Example App - Reinvent Cloud Drive#
There are many cloud drive products available in the market, such as Google Drive, Microsoft One Drive, Dropbox, and more. By using AWS S3 and s3pathlib
, it is possible to create your own cloud drive product.
The primary technologies used are S3 Bucket versioning
and Object Lifecycle Management
. S3 Bucket versioning can preserve all historical versions of your file and prevent accidental deletions. Object Lifecycle Management can also automatically expire older versions.
First, let’s assume that you have a customer John
using your cloud drive product. He is trying to sync the /Users/John/cloud-drive/
on the laptop to the s3://s3pathlib-versioning-enabled/cloud-drive/John/
on S3.
[62]:
from pathlib_mate import Path
from s3pathlib import S3Path
dir_root = Path("cloud-drive")
dir_root.mkdir_if_not_exists()
s3dir_root = S3Path("s3://s3pathlib-versioning-enabled/cloud-drive/John/")
s3dir_root.mkdir(exist_ok=True)
_ = dir_root.remove_if_exists()
_ = s3dir_root.delete(is_hard_delete=True)
Local File Change Handler#
User wants to sync their change on the local file system to the cloud drive. Now we defined a function to handle the local file change event. It will upload the file to S3 and create a new version, and return the S3 path.
[63]:
def handle_local_file_change_event(path: Path):
s3path = s3dir_root.joinpath(str(path.relative_to(dir_root)))
s3path.write_bytes(path.read_bytes())
return s3path
[64]:
# user create the version of doc.txt
path_v1 = dir_root.joinpath("my-documents/doc.txt")

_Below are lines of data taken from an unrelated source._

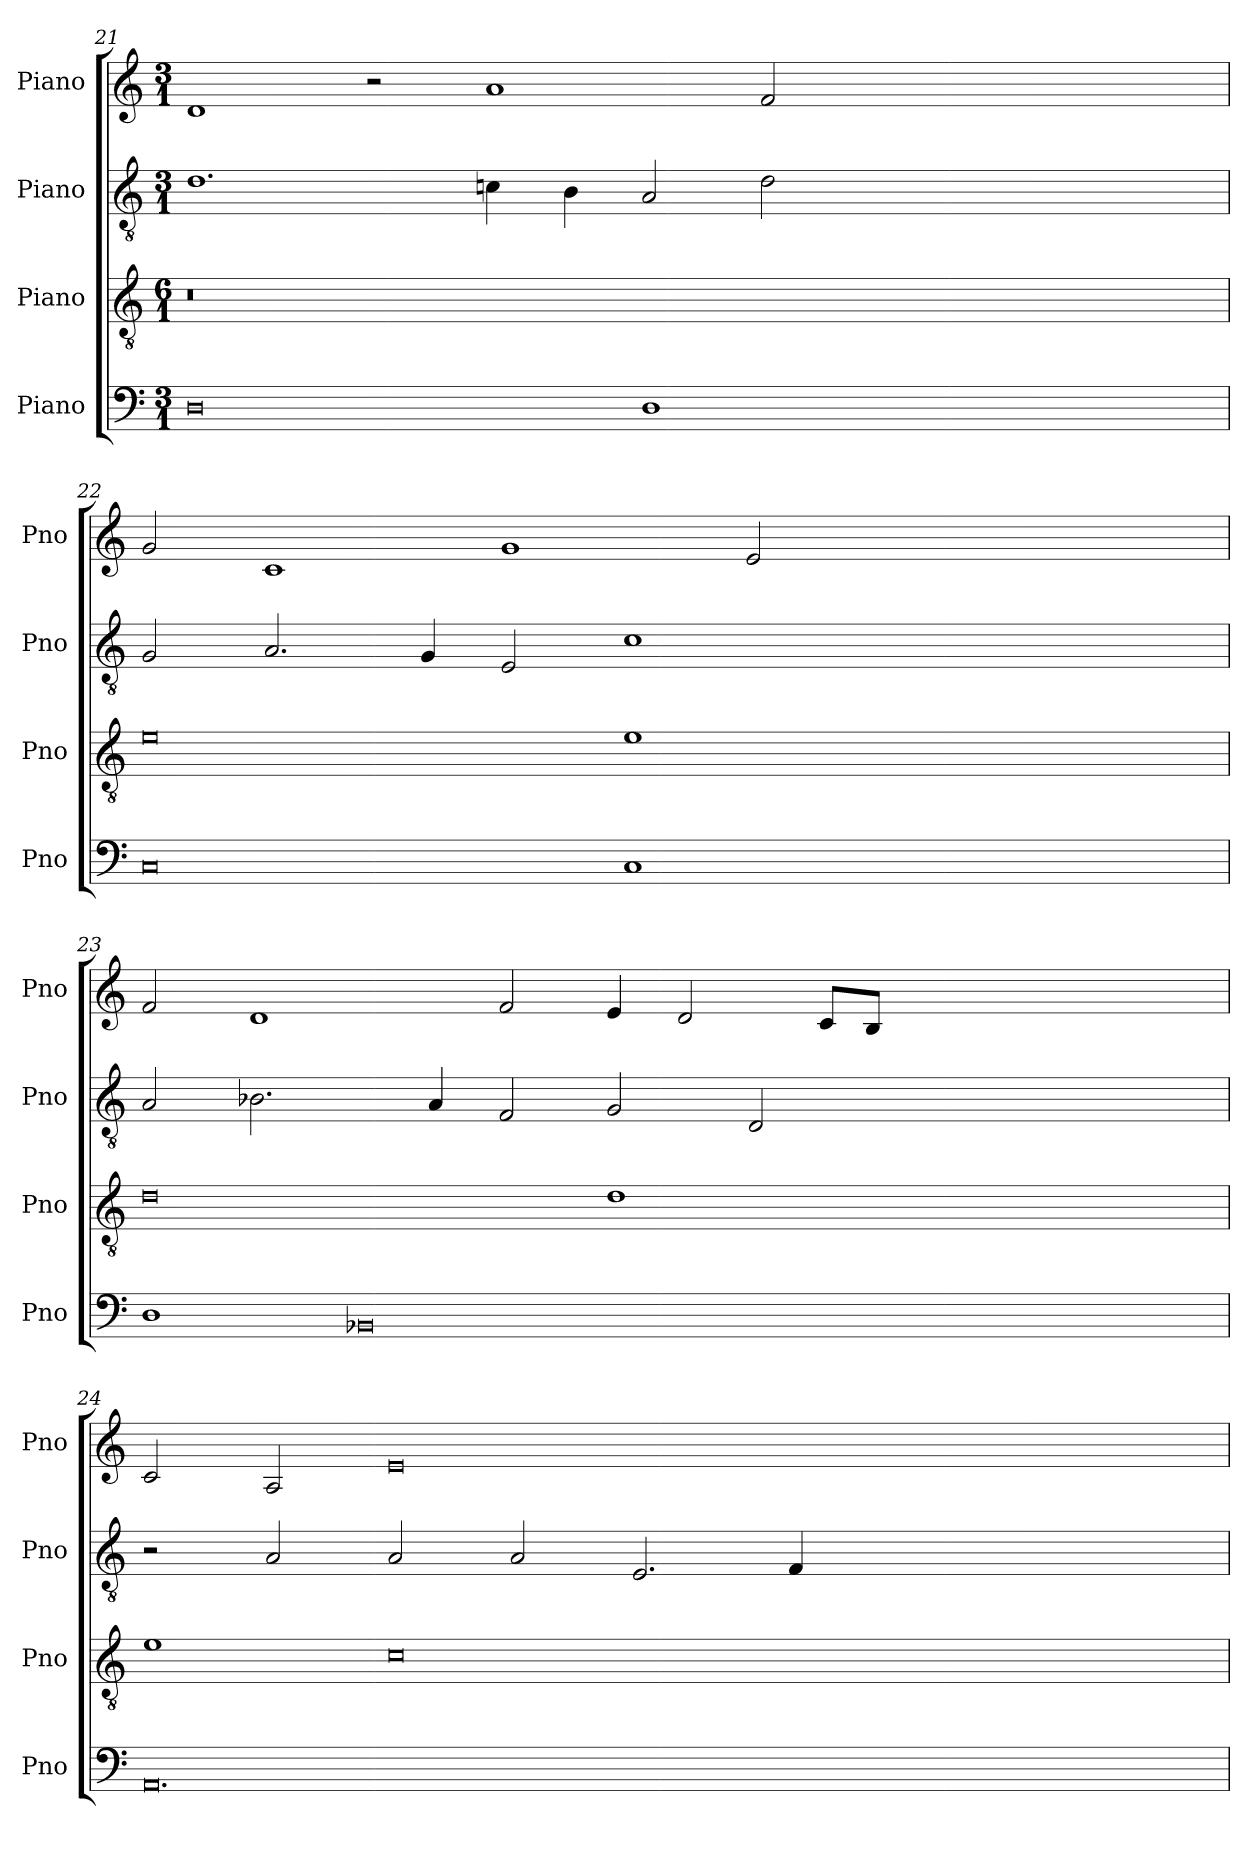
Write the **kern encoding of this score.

**kern	**kern	**kern	**kern
*part4	*part3	*part2	*part1
*staff4	*staff3	*staff2	*staff1
*I"Piano	*I"Piano	*I"Piano	*I"Piano
*I'Pno	*I'Pno	*I'Pno	*I'Pno
!!LO:PB:g=z
*clefF4	*clefGv2	*clefGv2	*clefG2
*k[]	*k[]	*k[]	*k[]
*M3/1	*M6/1	*M3/1	*M3/1
=21	=21	=21	=21
0D	0.r	1.d	1d
.	.	.	2r
.	.	4cn\	1a
.	.	4B\	.
1D	.	2A/	.
.	.	2d\	2f/
0.ryy	0.ryy	0.ryy	0.ryy
=22	=22	=22	=22
0C	0e	2G/	2g/
.	.	2.A/	1c
.	.	4G/	.
.	.	2E/	1g
1C	1e	1c	.
.	.	.	2e/
0.ryy	0.ryy	0.ryy	0.ryy
!!LO:LB:g=z
=23	=23	=23	=23
1D	0d	2A/	2f/
.	.	2.B-X\	1d
0BB-X	.	.	.
.	.	4A/	.
.	.	2F/	2f/
.	1d	2G/	4e/
.	.	.	2d/
.	.	2D/	.
.	.	.	8c/L
.	.	.	8B/J
0.ryy	0.ryy	0.ryy	0.ryy
!!LO:LB:g=z
=24	=24	=24	=24
0.AA	1e	2r	2c/
.	.	2A/	2A/
.	0c	2A/	0e
.	.	2A/	.
.	.	2.E/	.
.	.	4F/	.
0.ryy	0.ryy	0.ryy	0.ryy
=	=	=	=
*-	*-	*-	*-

path_v1.parent.mkdir_if_not_exists()
path_v1.write_text("v1")
# invoke the handle
s3path_v1 = handle_local_file_change_event(path_v1)
[65]:
# you can validate the content of file on S3
s3path_v1.read_text()
[65]:
'v1'
[66]:
for p in s3path_v1.list_object_versions().all():
print(f"version_id = {p.version_id}, content = {p.read_text(version_id=p.version_id)!r}")
version_id = xMqg9Jp5l_PhcU4..gcYeGgJbVW6A4wB, content = 'v1'
S3 File Change Handler#
User wants to sync their change on the cloud drive to the local file system too.
[67]:
def handle_s3_file_change_event(s3path: S3Path):
path = dir_root.joinpath(s3path.relative_to(s3dir_root).key)

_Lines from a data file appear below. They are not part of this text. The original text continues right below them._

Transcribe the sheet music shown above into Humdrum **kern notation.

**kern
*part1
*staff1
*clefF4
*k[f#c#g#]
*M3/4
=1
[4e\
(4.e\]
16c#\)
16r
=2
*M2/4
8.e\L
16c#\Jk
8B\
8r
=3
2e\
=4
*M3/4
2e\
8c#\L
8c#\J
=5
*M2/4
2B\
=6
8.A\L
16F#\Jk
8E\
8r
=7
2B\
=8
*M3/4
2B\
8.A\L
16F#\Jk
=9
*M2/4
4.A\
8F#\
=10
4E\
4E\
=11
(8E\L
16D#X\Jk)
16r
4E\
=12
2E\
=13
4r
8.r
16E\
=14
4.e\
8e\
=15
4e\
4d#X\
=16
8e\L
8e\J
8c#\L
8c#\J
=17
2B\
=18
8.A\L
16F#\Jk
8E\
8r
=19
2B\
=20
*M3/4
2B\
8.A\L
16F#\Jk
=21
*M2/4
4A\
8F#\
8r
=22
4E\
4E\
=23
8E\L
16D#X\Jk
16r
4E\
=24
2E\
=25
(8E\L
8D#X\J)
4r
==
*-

path.parent.mkdir_if_not_exists()
path.write_bytes(s3path.read_bytes(version_id=s3path.version_id))
return path
[68]:
# put a new version of doc.txt on S3
s3path_v2 = s3path_v1.write_text("v2")
# invoke the handle
path_v2 = handle_s3_file_change_event(s3path_v2)
[69]:
# you can validate the content of file on your laptop
path_v2.read_text()
[69]:
'v2'
Delete and Recover#
With S3 bucket versioning, a deletion is actually a delete-marker on the latest version. If user accidentally delete a file on their local. The S3 still have the copy and marked it as “deleted”. If user accidentally delete a file on their cloud drive, the S3 only put a delete-marker. The user can always use the “Recent deleted” feature to recover the file. On S3 side, it is just a list_object_versions
API call to retrieve a historical version.